— Et pourtant. Il y a quelque chose d’unique dans votre jeu : le revers décroisé.
— …?
— Un geste magnifiquement contrarié, saisissant de vitesse, avec un angle droit incroyable. Un coup de champion.
— …
— Il n’y a que deux individus au monde capable de maîtriser un pareil atout. Il y avait Adriano Panatta, notamment pendant le tournoi de Roland-Garros en 1976. Et puis il y avait un type, aujourd’hui disparu, qui s’appelait Thierry Blin.
Paul Vermeiren ne dit rien, retint un sourire et, d’un geste de la main, fit signe à Gredzinski de s’asseoir sur le tabouret près du sien.
Le serveur s’approcha de lui-même.
— Je vais prendre une vodka dans un petit verre bien glacé, dit Vermeiren, et vous ?
Nicolas réfléchit un instant, se laissa submerger par la tentation. Plus tard dans la soirée, il avait prévu d’ouvrir une bouteille de vin de pays débusqué par Loraine ; il avait décidé de ne plus boire qu’en sa présence ; elle serait là, désormais, pour partager ses moments d’euphorie, et pour longtemps peut-être.
— Rien, merci.
Ils gardèrent le silence jusqu’à ce que Vermeiren fût servi.
— Je pensais bien avoir gagné ce pari, dit-il. J’ai dupé tout mon petit monde, mais si mon masque tombe devant un inconnu !
Nicolas sourit, flatté.
— Vous vous souvenez de l’enjeu ? dit Paul.
— Bien sûr.
— Malheur au vaincu, demandez-moi ce que vous voulez.
Nicolas n’y avait jamais réfléchi.
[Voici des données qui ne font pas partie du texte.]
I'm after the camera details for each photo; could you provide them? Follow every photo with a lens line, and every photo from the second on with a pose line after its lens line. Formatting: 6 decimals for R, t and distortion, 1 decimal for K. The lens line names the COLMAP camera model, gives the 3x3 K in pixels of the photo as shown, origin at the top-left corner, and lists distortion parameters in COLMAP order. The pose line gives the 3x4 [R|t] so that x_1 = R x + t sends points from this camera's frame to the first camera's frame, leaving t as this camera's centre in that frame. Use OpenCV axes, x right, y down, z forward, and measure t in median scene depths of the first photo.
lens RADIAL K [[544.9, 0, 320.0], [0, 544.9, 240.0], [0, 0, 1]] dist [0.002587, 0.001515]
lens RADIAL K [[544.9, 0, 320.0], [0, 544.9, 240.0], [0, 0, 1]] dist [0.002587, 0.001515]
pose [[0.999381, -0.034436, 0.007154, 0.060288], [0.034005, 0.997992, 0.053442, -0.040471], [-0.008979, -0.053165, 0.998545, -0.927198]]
Surpris, il s’entendit répondre :
— Ma revanche au tennis.
Paul éclata de rire et se reprit très vite :
— Quand ?
— Pourquoi pas tout de suite, qu’on en finisse.
— Le club va fermer, il fait presque nuit, dit Vermeiren en regardant sa montre.
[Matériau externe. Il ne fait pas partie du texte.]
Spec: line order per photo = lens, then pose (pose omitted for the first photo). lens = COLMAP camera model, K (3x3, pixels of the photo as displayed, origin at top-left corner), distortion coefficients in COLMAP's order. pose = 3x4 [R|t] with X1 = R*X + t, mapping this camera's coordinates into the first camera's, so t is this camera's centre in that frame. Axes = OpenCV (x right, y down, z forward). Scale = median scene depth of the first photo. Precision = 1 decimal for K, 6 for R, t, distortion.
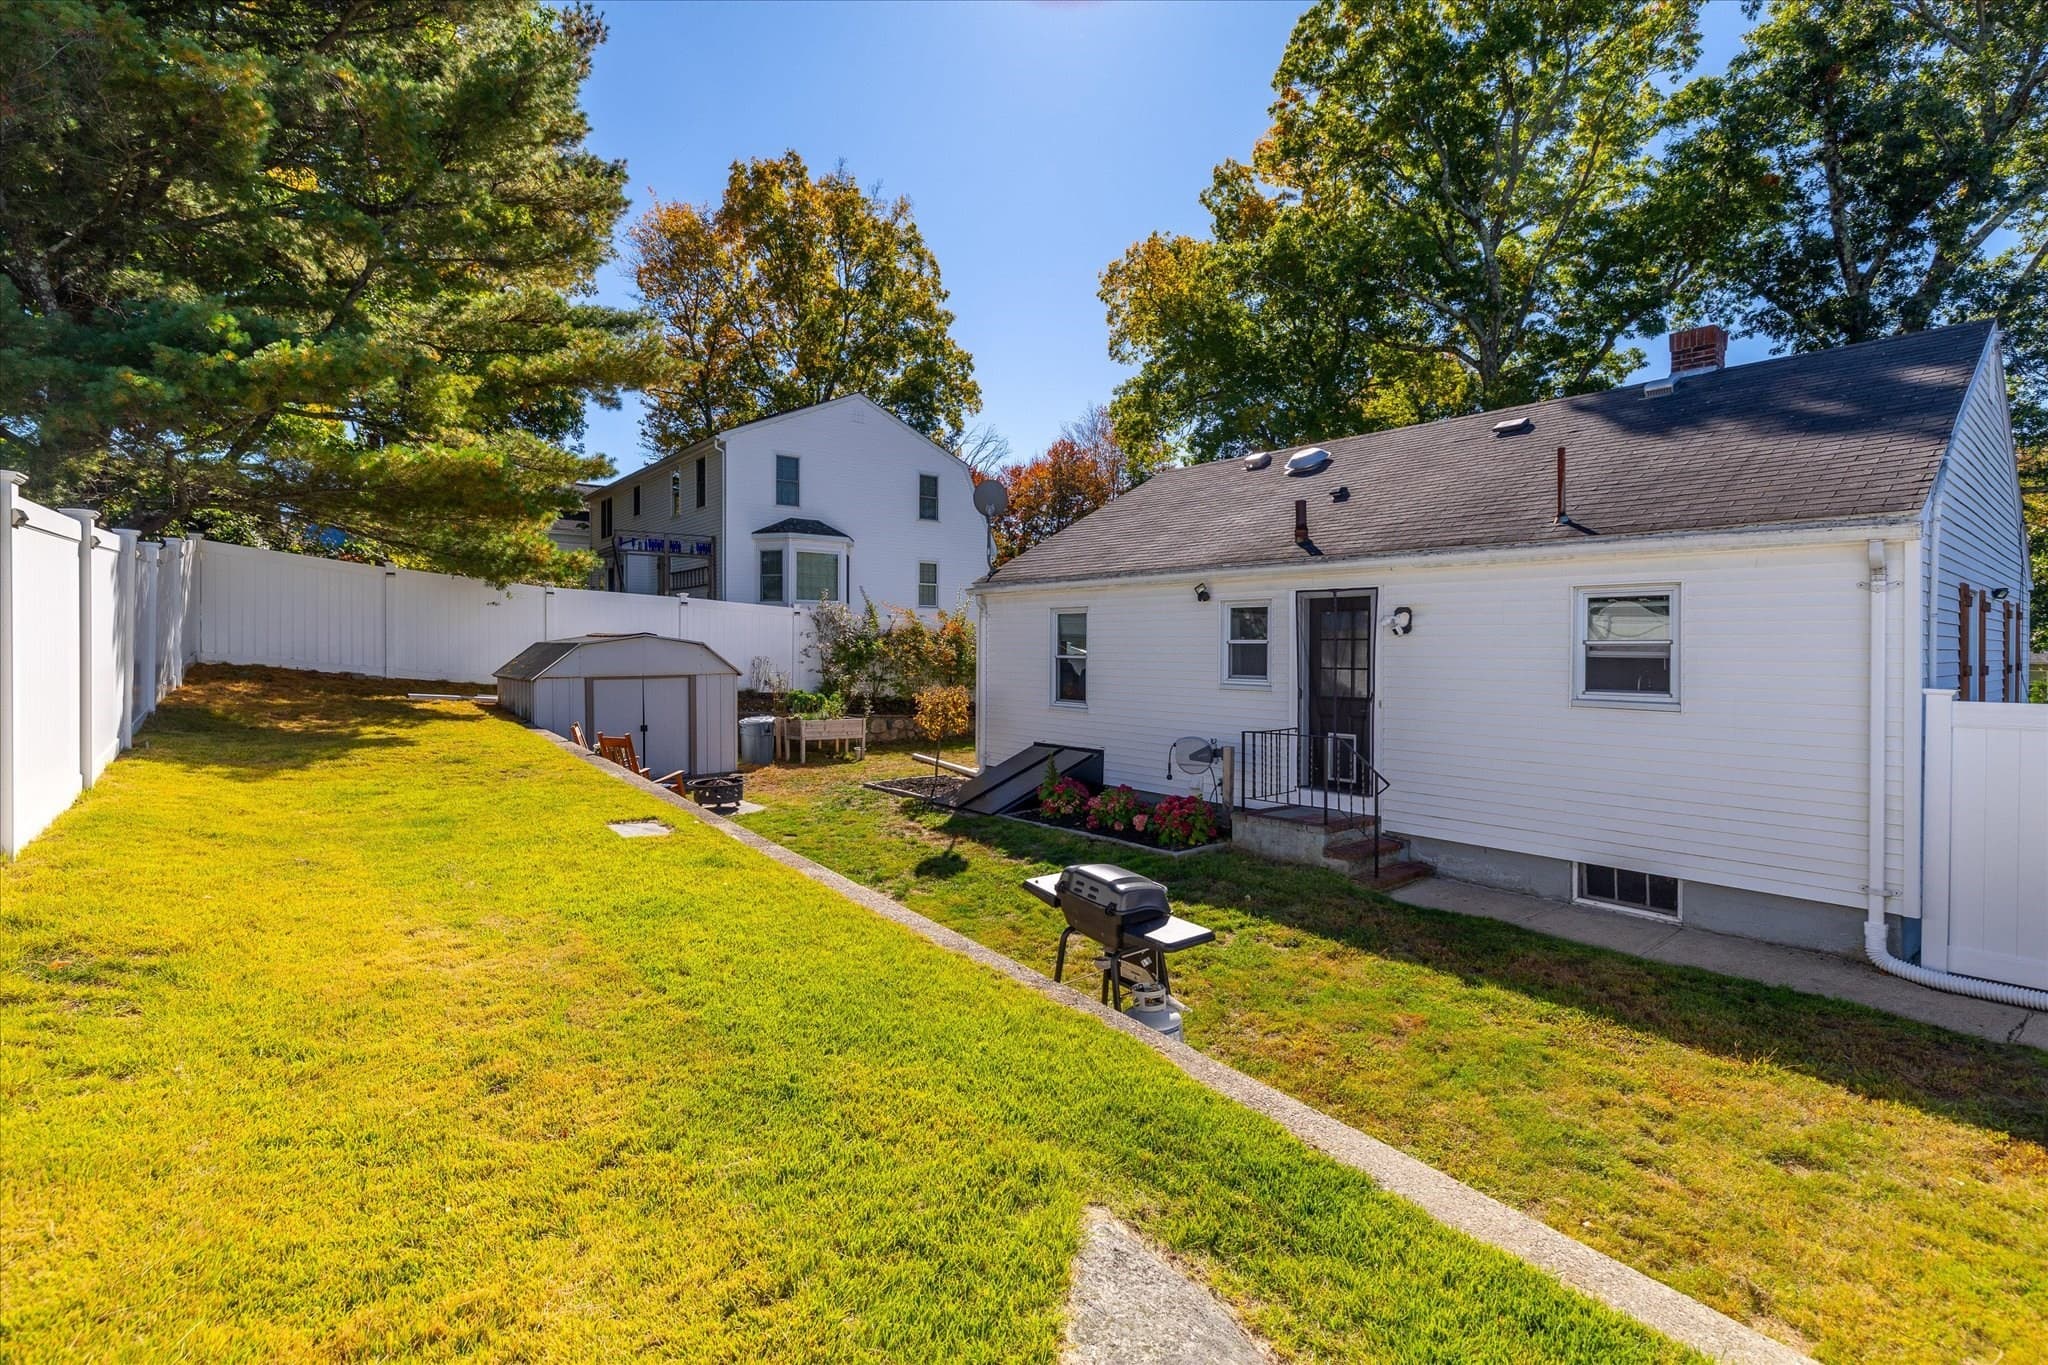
lens RADIAL K [[907.9, 0, 1019.4], [0, 907.9, 671.7], [0, 0, 1]] dist [0.003383, 0.001821]
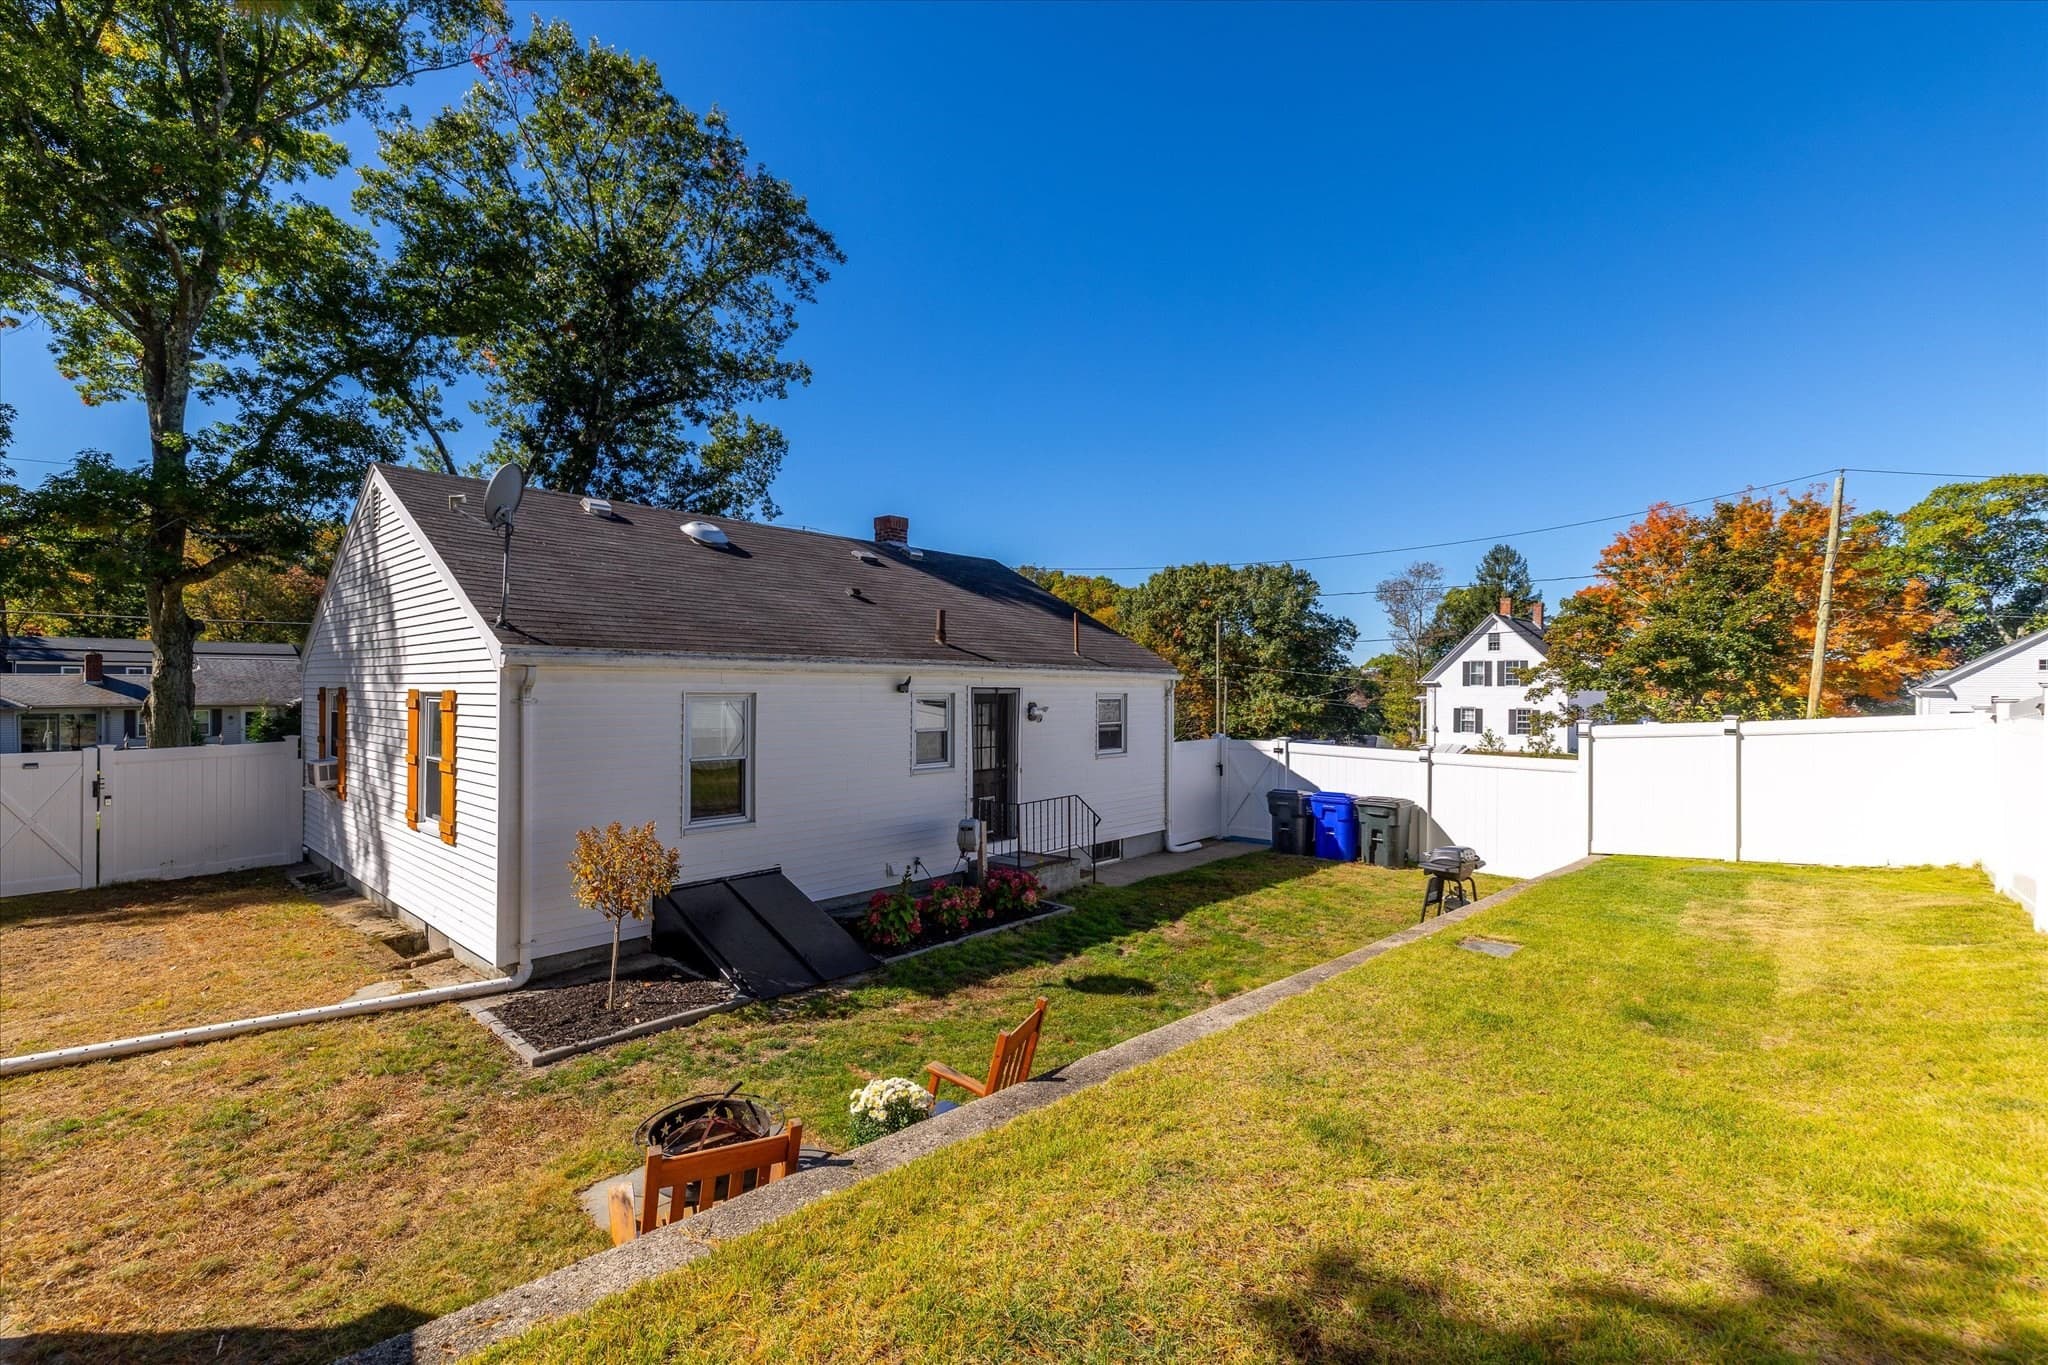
lens RADIAL K [[907.9, 0, 1023.6], [0, 907.9, 675.8], [0, 0, 1]] dist [0.003383, 0.001821]
pose [[-0.116010, -0.001860, 0.993246, -1.011169], [0.016202, 0.999862, 0.003764, -0.117155], [-0.993116, 0.016529, -0.115964, 1.162478]]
— Le court n° 4 est équipé de spots pour les tournois. Avec un gros pourboire, Maurice nous sortira le grand jeu.
Paul leva son verre sans avoir besoin d’ajouter un mot.
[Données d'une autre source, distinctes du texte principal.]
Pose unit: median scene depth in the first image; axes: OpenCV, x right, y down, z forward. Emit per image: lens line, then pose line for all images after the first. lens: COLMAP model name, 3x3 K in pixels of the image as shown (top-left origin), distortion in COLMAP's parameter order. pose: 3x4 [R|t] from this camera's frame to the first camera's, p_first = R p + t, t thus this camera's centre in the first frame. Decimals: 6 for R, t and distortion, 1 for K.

Une demi-heure plus tard, ils échangeaient quelques balles d’échauffement. Nicolas était de retour sur le court bien plus tôt qu’il ne l’avait imaginé. Il avait appris à saisir les occasions, or celle-ci ne se présenterait plus. Après tirage au sort, Paul choisit de servir. Chacun des deux se jura de vaincre.